- [TASK TO COMPLETE]:
Where a line below holds the string "Rendered", copy that line.

[Stored records]
========================================================================

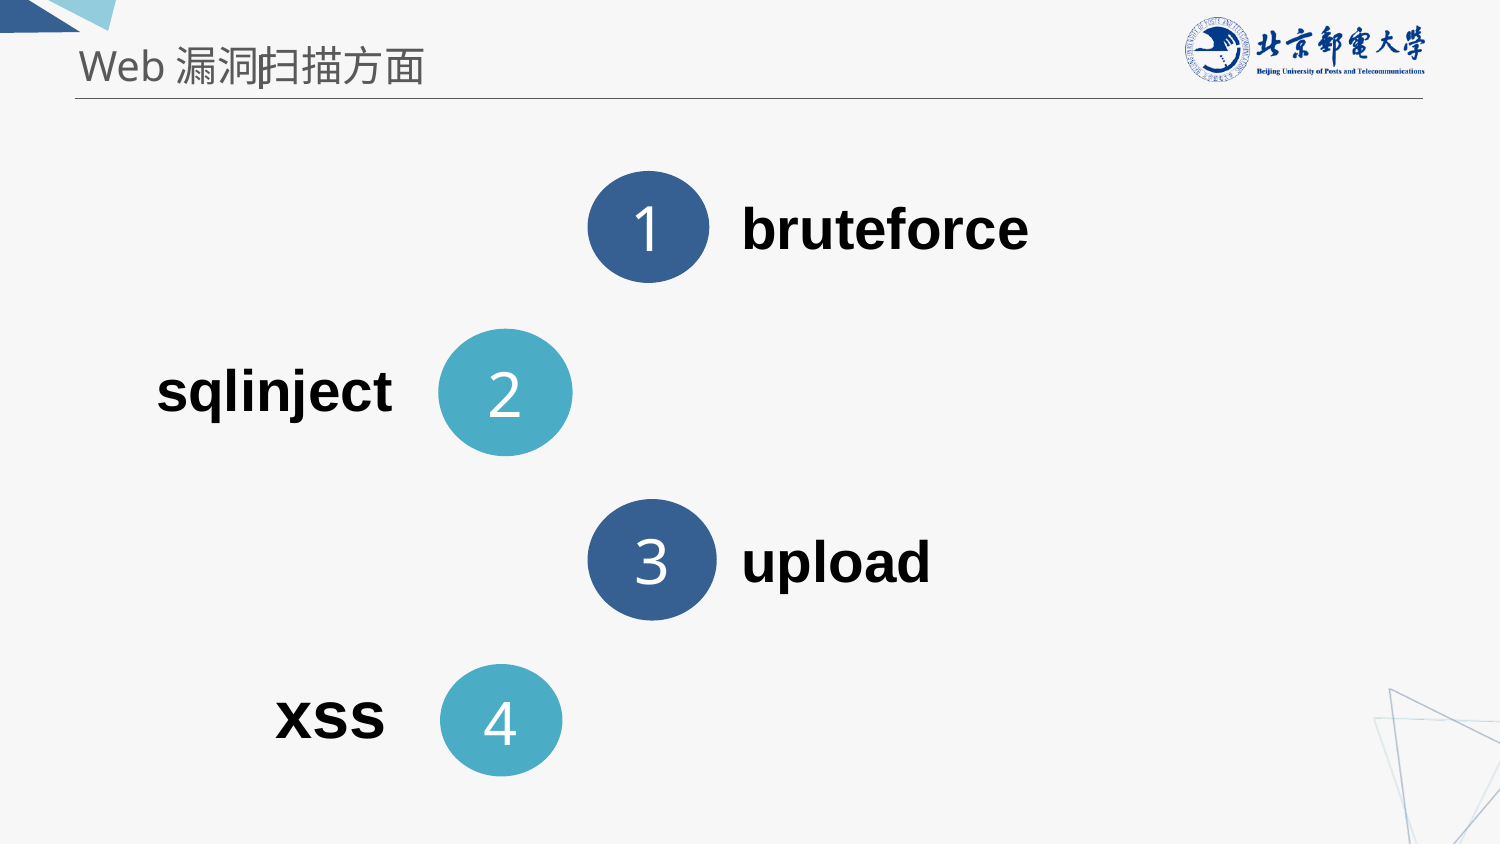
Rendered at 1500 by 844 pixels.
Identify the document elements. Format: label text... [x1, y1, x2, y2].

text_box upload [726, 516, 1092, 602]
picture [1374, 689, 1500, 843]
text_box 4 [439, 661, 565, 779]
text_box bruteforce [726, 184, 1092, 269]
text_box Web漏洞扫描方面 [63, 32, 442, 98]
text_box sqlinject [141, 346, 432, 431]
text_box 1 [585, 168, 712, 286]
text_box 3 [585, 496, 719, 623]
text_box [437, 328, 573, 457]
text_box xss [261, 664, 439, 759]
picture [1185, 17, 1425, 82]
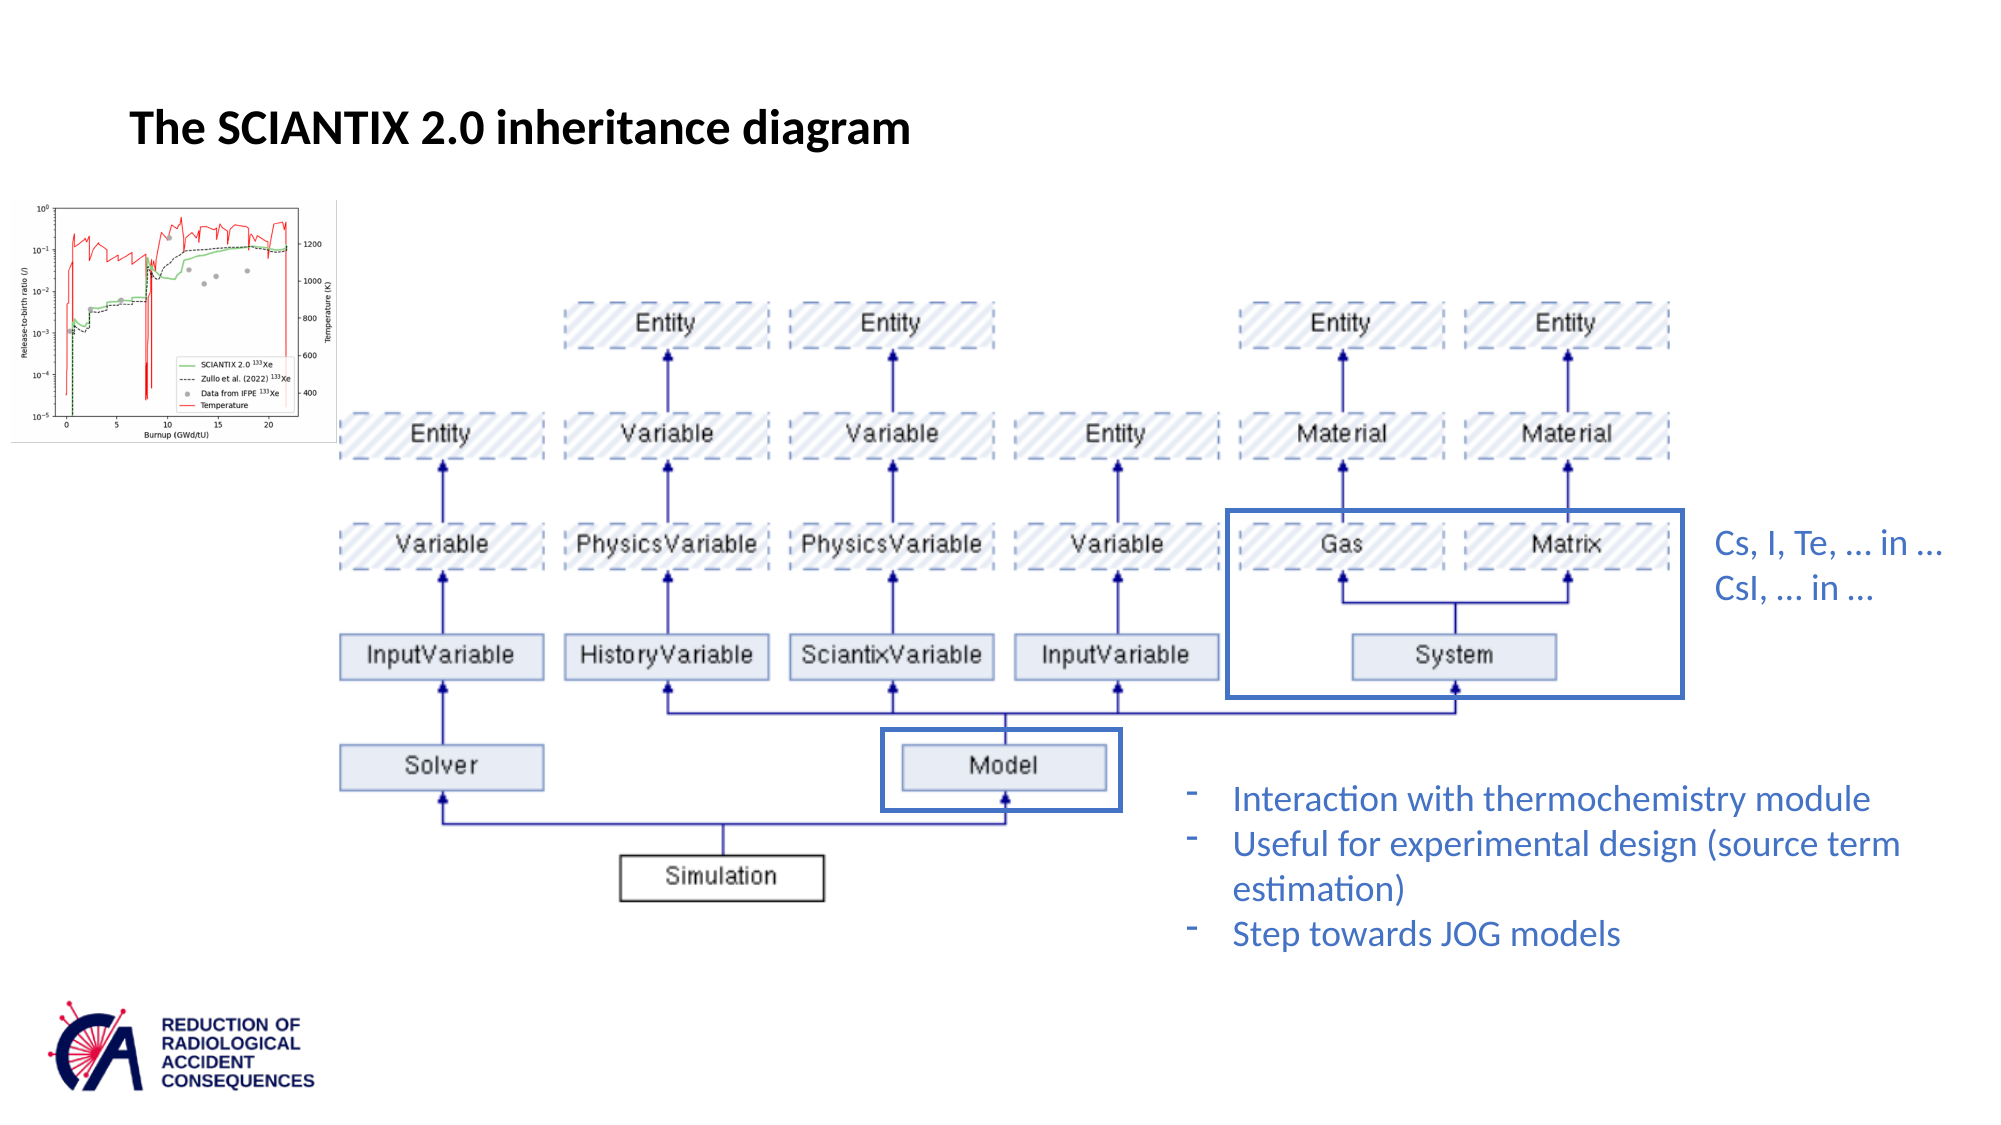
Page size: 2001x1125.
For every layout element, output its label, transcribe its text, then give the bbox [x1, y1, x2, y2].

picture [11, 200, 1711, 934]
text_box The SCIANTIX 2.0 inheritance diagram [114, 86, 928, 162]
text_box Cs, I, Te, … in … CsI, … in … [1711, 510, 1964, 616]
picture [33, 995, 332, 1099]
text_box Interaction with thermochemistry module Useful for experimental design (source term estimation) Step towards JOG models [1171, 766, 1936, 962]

========================================================================

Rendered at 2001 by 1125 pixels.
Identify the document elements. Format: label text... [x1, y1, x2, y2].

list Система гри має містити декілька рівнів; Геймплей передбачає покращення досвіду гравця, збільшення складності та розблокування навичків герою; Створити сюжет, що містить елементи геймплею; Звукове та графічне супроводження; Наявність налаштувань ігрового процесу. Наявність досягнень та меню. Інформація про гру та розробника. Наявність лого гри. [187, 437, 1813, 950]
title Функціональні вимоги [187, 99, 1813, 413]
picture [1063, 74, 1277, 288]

========================================================================

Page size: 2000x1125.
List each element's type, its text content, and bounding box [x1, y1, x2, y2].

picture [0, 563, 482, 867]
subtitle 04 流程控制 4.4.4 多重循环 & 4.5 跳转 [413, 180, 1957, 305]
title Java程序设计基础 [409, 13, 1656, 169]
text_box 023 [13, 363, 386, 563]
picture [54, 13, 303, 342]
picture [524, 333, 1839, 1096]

========================================================================

- [WRITTEN REPLY]:
Rendered at 1500 by 844 pixels.
Rendered at 2001 by 1125 pixels.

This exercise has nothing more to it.